_Passage provided_
——

The big question everyone should be asking is, what the heck is Apple’s long-term gameplan? This may be a fancy little machine, but it still leaves unmet most of the challenges facing the company today: lagging processor speeds, poor price-to-features value, ever-shrinking marketshare. I’ve been down on this company that I care for so greatly for so long now, for the simple reason that the products they’ve delivered have seemed increasingly detached from reality. I know until this year, they’ve actually managed to prosper and show a profit, but I feel like the creativity is a pale ghost of what it once was.
Wed 10 Jan
2001
If you grew up anywhere near Washington DC as I did, then the idea of a National Zoo without pandas just isn’t an idea that carries a whole lot of currency. Thank goodness for the arrival of Tian Tian and Mei Xiang.
Mon 08 Jan
2001
This is a little late, but in December, the lists came out—best of’ lists, what’s in and what’s out lists, lists of New Year’s resolutions etc. So I figured, what the heck, I may as well make a list. I mean, that’s kind of what Internet content is all about— realizing the compulsion to express an opinion, regardless of intrinsic value — right?
At the CES show in Las Vegas this weekend, Sony finally introduced consumer hardware that plays MP3s — honest to goodness MP3s, not that unnecessarily complicated ATRAC3 junk. I’m in line to buy this, if for nothing else than to help gum up the works between Sony Music and Sony Electronics. Hee hee.

——

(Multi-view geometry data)
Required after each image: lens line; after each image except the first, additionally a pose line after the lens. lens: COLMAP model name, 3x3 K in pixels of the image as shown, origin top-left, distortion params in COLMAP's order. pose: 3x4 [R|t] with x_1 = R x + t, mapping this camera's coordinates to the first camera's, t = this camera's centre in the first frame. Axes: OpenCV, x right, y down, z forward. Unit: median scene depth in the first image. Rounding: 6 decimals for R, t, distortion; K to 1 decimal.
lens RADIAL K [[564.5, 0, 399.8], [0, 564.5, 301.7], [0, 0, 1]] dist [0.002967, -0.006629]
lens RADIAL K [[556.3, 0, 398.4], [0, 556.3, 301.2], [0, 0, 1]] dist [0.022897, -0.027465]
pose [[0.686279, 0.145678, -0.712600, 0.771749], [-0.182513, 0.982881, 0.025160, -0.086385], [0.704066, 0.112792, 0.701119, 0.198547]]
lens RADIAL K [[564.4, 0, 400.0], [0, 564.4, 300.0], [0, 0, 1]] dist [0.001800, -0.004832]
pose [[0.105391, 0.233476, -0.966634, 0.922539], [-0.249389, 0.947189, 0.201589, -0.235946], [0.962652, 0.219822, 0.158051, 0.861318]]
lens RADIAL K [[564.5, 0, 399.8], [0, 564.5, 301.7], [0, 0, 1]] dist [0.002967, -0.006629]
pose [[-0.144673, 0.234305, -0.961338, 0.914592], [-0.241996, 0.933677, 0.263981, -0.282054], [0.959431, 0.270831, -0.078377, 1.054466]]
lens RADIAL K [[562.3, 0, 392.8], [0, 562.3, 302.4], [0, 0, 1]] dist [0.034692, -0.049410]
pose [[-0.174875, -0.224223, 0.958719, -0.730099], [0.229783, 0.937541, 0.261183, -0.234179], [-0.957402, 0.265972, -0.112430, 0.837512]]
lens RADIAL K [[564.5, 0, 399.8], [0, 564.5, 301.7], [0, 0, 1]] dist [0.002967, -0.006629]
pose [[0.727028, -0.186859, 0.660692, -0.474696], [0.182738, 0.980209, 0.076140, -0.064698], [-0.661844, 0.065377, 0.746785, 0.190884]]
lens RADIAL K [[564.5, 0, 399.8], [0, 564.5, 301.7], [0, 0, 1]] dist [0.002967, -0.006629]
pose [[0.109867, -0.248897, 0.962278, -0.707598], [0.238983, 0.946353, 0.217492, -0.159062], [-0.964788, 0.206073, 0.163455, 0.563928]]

——

_Required work_
Carry on the blog excerpt from where it stops, picking up right after its last line. This data is not needed for the work here.

_Reply to the task_
Sat 06 Jan
2001
Okay, I guess I’m not ecstatic about being back in Singapore, but I’m not miserable about it either. There’s something here in this part of the world that makes a lot of sense to me. It’s the second day since I’ve been back, and at least the weather is milder than it was when I left at the end of August — about 86° F/30° C, with periodic showers in the middle of the day. Just as humid as ever, too.
Fri 05 Jan
2001
It’s nearly always the fake mourners and the fake lovers who take that last look, who wait waving on platforms, instead of clearing quickly out, not looking back. Is it perhaps that they love themselves so much and want to keep themselves in the sight of others, even of the dead?
From The Third Man by Graham Greene
Thu 04 Jan
2001
After some delay, the circumstances around which I may explain to the general public one day but for now I’ll just conveniently skip over, I finally left New York last night (Wed 03 Jan). I’m in Amsterdam right now, one of the nicest airports I’ve ever traveled through. I should get back to Singapore by midnight on Thu evening.
Tue 02 Jan
2001
Here’s a quick post written from the Guggenheim Museum in New York, where I’m having a look at the exhibit for the New Guggenheim Museum planned for the southern tip of Manhattan. It’s an amazing and ambitious project, a tremendous promise that seems too fantastic to be taken seriously, but you hold out hope all the same.
Wait, what the hell am I doing in New York?!